После этого последовала большая суматоха, в которой приняли участие и зрители. Страшный же вид был у этих священников и их приверженцев, напавших на своих противников и бьющих их всем, что попало под руку, даже посохом! Чудесное зрелище: слуги Христовы колотят друг друга священными жезлами!
Партия, защищающая поклонение иконам, более многочисленная, имела больше приверженцев. Поэтому те, кто придерживался противоположных взглядов, были сокрушены. Некоторые – вытащены на улицу и убиты толпой, поджидавшей здесь исхода сражения, других ранили, несмотря на то что я и охрана пытались сделать все возможное, чтобы их защитить. Среди иконоборцев обращал на себя внимание старик из Египта с нежным лицом и длинной бородой, один из епископов, по имени Бернабас. Он коротко выступил в дебатах, длившихся несколько дней, и, когда он говорил, его слова отличались особой добротой и милосердием. Но тем не менее представители партии, отстаивавшей святость икон, возненавидели его, и, когда началась финальная схватка, некоторые бросились на Бернабаса. Какой-то мускулистый темноглазый епископ – по-моему, Антиох – двинулся на Бернабаса и прежде, чем я смог оттолкнуть нападающего, обрушил на его голову отделанный драгоценностями посох. Одновременно другие священники разорвали его мантию от шеи до плеч и плевали ему в лицо.
Наконец бунт был подавлен, мертвых унесли, а я получил приказ конвоировать Бернабаса в тюрьму, если он окажется жив, вместе с некоторыми другими лицами, о которых я сейчас ничего не могу вспомнить. Я доставил его в тюрьму и там с помощью тюремного врача – того самого, которому я давал на исследование отравленный инжир, – вернул епископа к жизни и восстановил его здоровье.

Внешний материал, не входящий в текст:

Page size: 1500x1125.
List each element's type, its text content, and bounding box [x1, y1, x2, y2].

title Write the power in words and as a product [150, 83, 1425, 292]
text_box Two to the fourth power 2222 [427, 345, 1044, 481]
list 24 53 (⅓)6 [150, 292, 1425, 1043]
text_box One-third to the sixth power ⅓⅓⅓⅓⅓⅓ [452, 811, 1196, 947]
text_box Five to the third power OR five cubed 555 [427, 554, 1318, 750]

Болезнь Бернабаса оказалась длительной, так как один удар сильно покалечил его, и, пока он поправлялся, мы с ним часто и о многом беседовали. В беседах выяснилось, что этот человек с очень приятным и честным характером – выходец из Британии, что его отец (или дед) – датчанин, и это сразу же связало нас. В юности он тоже служил солдатом. Потом, будучи взятым в плен в какой-то войне, он попал в Италию, где и был посвящен в сан как священник Римской церкви. Впоследствии его послали миссионером в Египет, где назначили настоятелем монастыря, и в конце концов на церковных выборах он получил сан епископа. Но Бернабас не забыл родной датский язык, и поэтому мы могли беседовать на нем.

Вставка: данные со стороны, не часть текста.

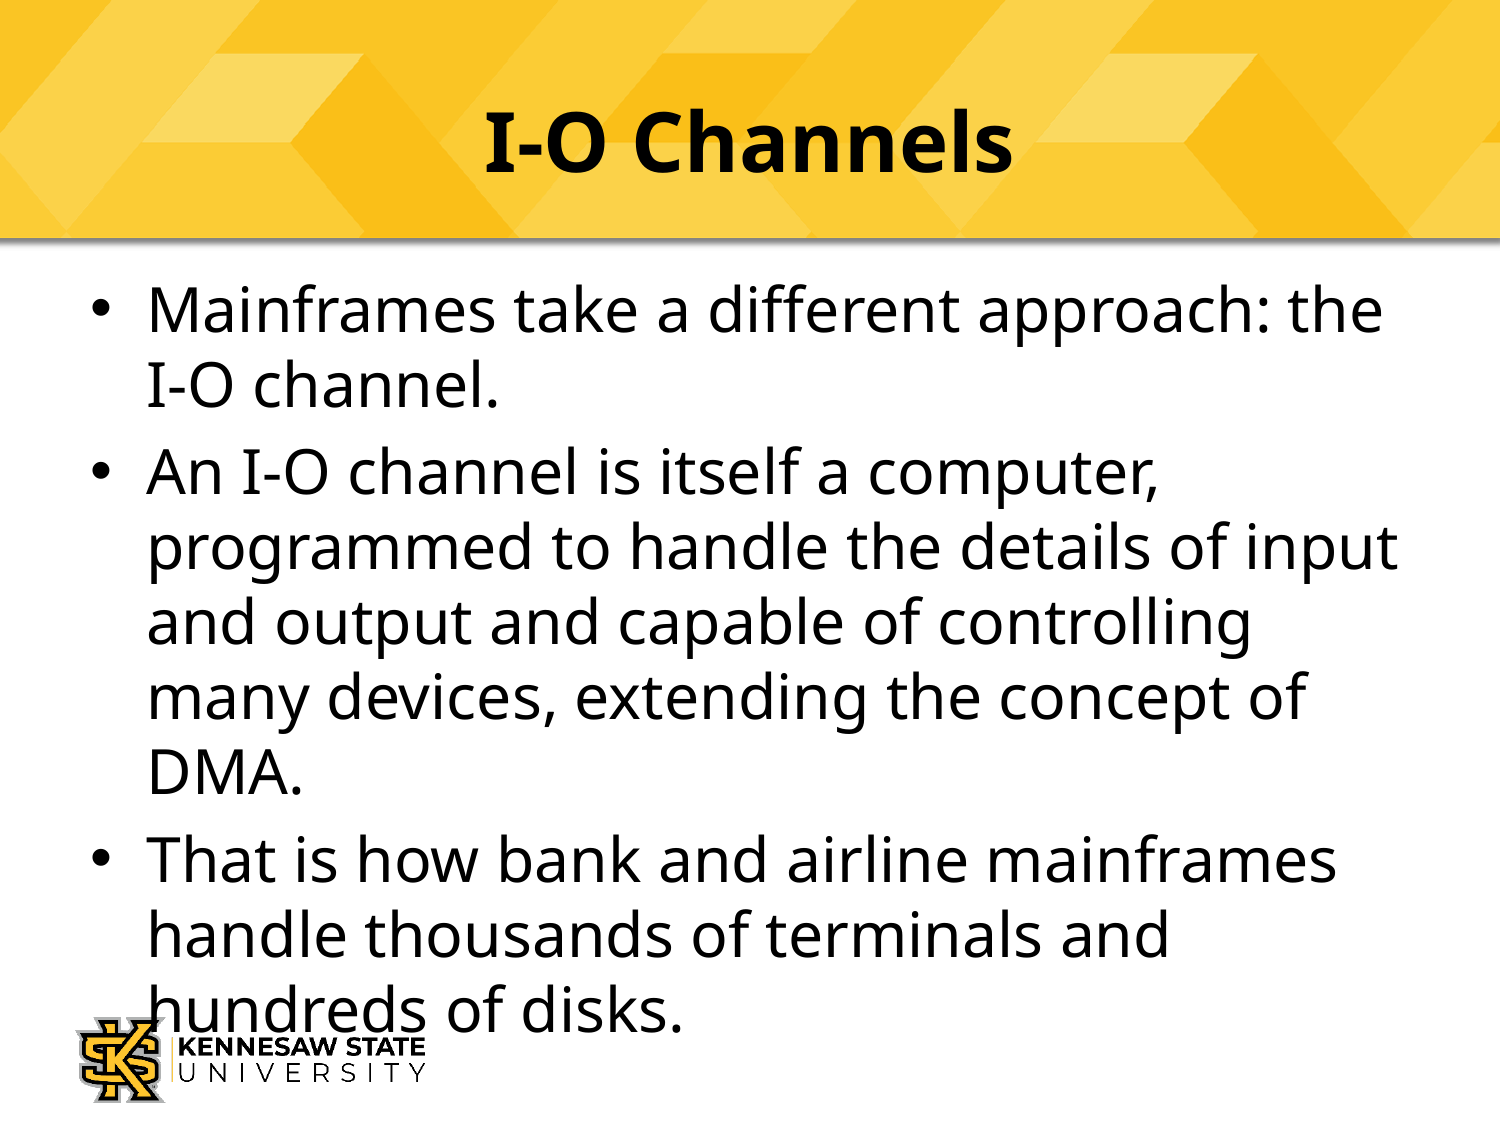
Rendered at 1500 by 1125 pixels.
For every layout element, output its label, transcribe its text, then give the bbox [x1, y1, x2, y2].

picture [0, 0, 1500, 251]
title I-O Channels [75, 45, 1425, 233]
picture [75, 1017, 425, 1103]
list Mainframes take a different approach: the I-O channel. An I-O channel is itself a computer, programmed to handle the details of input and output and capable of controlling many devices, extending the concept of DMA. That is how bank and airline mainframes handle thousands of terminals and hundreds of disks. [75, 262, 1425, 1005]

Мне кажется, что с той ночи, когда цезарь сделал попытку повеситься, я заинтересовался христианством, достал и изучил Библию и оказался в состоянии обсуждать религиозные вопросы с епископом Бернабасом. Я не помню ни одного аргумента, которые мы тогда приводили в своих беседах, кроме одного: я заявил ему, что хотя дерево и кажется хорошим, его плоды могут быть отвратительными, и в качестве примера я привел ему ту ужасную драку, в которой он едва не был убит, причем не простым смертным, а одним из высших лиц христианской церкви.
Он ответил, что подобное должно происходить, что Христос сам сказал: «я пришел не с миром, но с мечом», и что только с помощью войны и борьбы можно добиться правды. «Дух всегда был добрым и высоким, а плоть – всегда низкой, – добавил он. – Все эти дела от плоти, которая исчезает, но дух же остается чистым и бессмертным…»
В конце концов под влиянием святого Бернабаса (впоследствии он был убит последователями лжепророка Магомета) я стал христианином, новым человеком. Теперь я понял, чье благоволение придало мне смелости предложить открытый бой языческому богу Одину и ниспровергнуть его. Также я понял, откуда исходит свет, который я искал многие годы. Да, этот свет, который я хранил в своей груди, служил мне путеводной звездой в жизни и смерти.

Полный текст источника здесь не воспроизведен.